The Digital Integrative Liberal Arts Center

 

dilac

The Digital Integrative Liberal Arts Center (DILAC) promotes new forms of humanistic inquiry through practices of design.

Through interdisciplinary projects in research, teaching, and community engagement, we are exploring how emerging forms of digital media and applied digital scholarship can be used to construct arguments, create artifacts, and prototype systems that address the reconfiguration of knowledge and social structures in the digital age.

DILAC was established in Spring 2015 with resources from Georgia Tech’s Ivan Allen College of Liberal Arts and a generous grant from the Mellon Foundation. In Summer 2015 the Center moved into a well-equipped space in the heart of the School of Literature, Media, and Communication, on the third floor of Skiles Classroom Building in Room 318. The faculty-led Steering Committee, the Lab Coordinator, and the Graduate Fellows, provide support for classroom- and studio-based learning, and project development, including guidance for interaction and information design, and recommendations and assistance for working with archives, datasets, visualization packages, physical computing, and emerging technologies such as AR and VR.
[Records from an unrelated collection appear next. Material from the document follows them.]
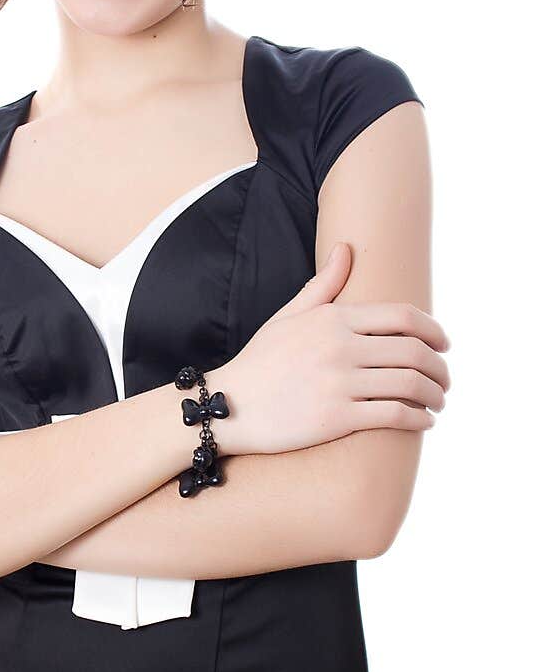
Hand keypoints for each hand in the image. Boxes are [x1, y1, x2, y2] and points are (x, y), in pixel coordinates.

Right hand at [213, 241, 451, 456]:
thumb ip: (323, 284)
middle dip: (440, 367)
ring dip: (434, 395)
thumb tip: (346, 248)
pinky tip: (423, 422)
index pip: (403, 316)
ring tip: (438, 402)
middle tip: (445, 380)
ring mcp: (339, 382)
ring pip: (410, 384)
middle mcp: (340, 347)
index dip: (434, 330)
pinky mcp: (336, 417)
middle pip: (414, 351)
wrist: (227, 405)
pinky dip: (418, 419)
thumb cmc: (260, 362)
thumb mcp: (288, 316)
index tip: (444, 345)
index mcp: (334, 319)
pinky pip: (393, 416)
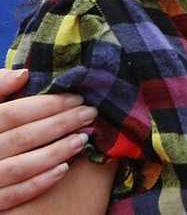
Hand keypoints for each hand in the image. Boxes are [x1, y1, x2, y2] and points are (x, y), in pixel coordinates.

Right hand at [0, 69, 94, 210]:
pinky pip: (12, 195)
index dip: (46, 105)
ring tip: (83, 139)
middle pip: (23, 138)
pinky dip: (39, 182)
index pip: (12, 114)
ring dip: (56, 152)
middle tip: (90, 114)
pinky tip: (64, 169)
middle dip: (60, 124)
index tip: (77, 97)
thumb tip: (23, 74)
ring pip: (20, 167)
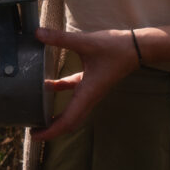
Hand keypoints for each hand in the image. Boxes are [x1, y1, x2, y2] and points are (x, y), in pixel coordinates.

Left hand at [31, 26, 139, 141]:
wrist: (136, 47)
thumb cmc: (115, 48)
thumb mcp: (85, 42)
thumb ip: (60, 38)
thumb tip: (38, 33)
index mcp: (87, 94)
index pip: (67, 121)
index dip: (50, 132)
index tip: (34, 136)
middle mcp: (89, 97)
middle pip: (69, 122)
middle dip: (51, 130)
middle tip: (33, 131)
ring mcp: (91, 91)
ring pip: (72, 110)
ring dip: (57, 116)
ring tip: (39, 115)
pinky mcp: (92, 82)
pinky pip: (75, 93)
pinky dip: (61, 92)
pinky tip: (48, 84)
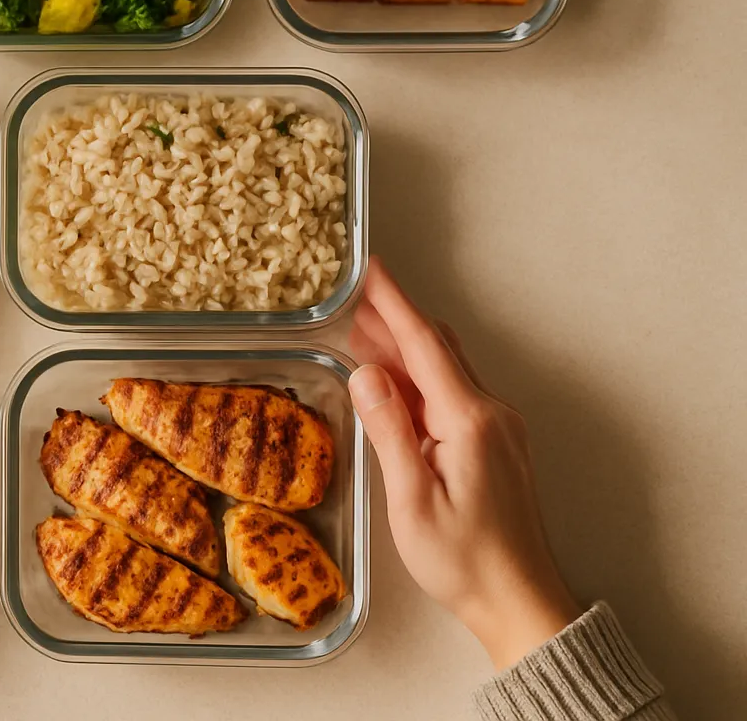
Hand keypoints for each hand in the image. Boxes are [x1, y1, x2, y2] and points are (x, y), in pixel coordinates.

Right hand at [348, 257, 579, 669]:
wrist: (519, 601)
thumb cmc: (463, 560)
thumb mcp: (412, 499)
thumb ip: (389, 430)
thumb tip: (365, 373)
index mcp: (469, 421)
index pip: (425, 344)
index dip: (393, 303)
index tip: (369, 269)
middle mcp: (490, 414)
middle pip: (437, 348)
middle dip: (393, 319)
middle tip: (351, 300)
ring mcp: (496, 428)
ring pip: (445, 369)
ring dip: (403, 349)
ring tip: (360, 334)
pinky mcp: (494, 445)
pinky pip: (452, 394)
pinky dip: (418, 378)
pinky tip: (393, 383)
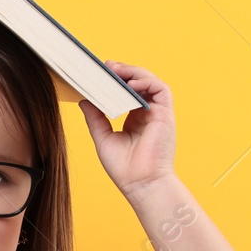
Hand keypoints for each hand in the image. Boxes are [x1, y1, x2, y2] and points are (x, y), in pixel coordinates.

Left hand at [79, 61, 177, 199]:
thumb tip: (84, 99)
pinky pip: (160, 89)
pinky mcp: (166, 114)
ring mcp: (158, 113)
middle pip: (138, 84)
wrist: (140, 184)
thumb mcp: (103, 137)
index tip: (99, 74)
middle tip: (106, 66)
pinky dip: (147, 81)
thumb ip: (95, 117)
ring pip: (150, 82)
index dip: (115, 81)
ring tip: (116, 70)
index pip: (127, 92)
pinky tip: (131, 83)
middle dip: (123, 72)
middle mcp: (147, 114)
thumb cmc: (124, 168)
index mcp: (134, 119)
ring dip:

With assistance from the Andrew W. Mellon Foundation grant, DILAC provides annual funding, available through Spring 2019 for faculty-led projects in digital humanities and digital civics. Current and past DILAC projects include a digital recreation of a lost public artwork, a multimedia podcast on Latin America, a reimagining of an historical visualization scheme, an archive of Civil Rights era documents, a system for representing public debates of controversial topics, a computational analysis of nineteenth-century fiction, and an national symposium on Digital Humanities + Design. Many DILAC projects draw upon the situation of Georgia Tech within the City of Atlanta, examining what it means to do twenty-first century humanities work in the context of an urban technological institute.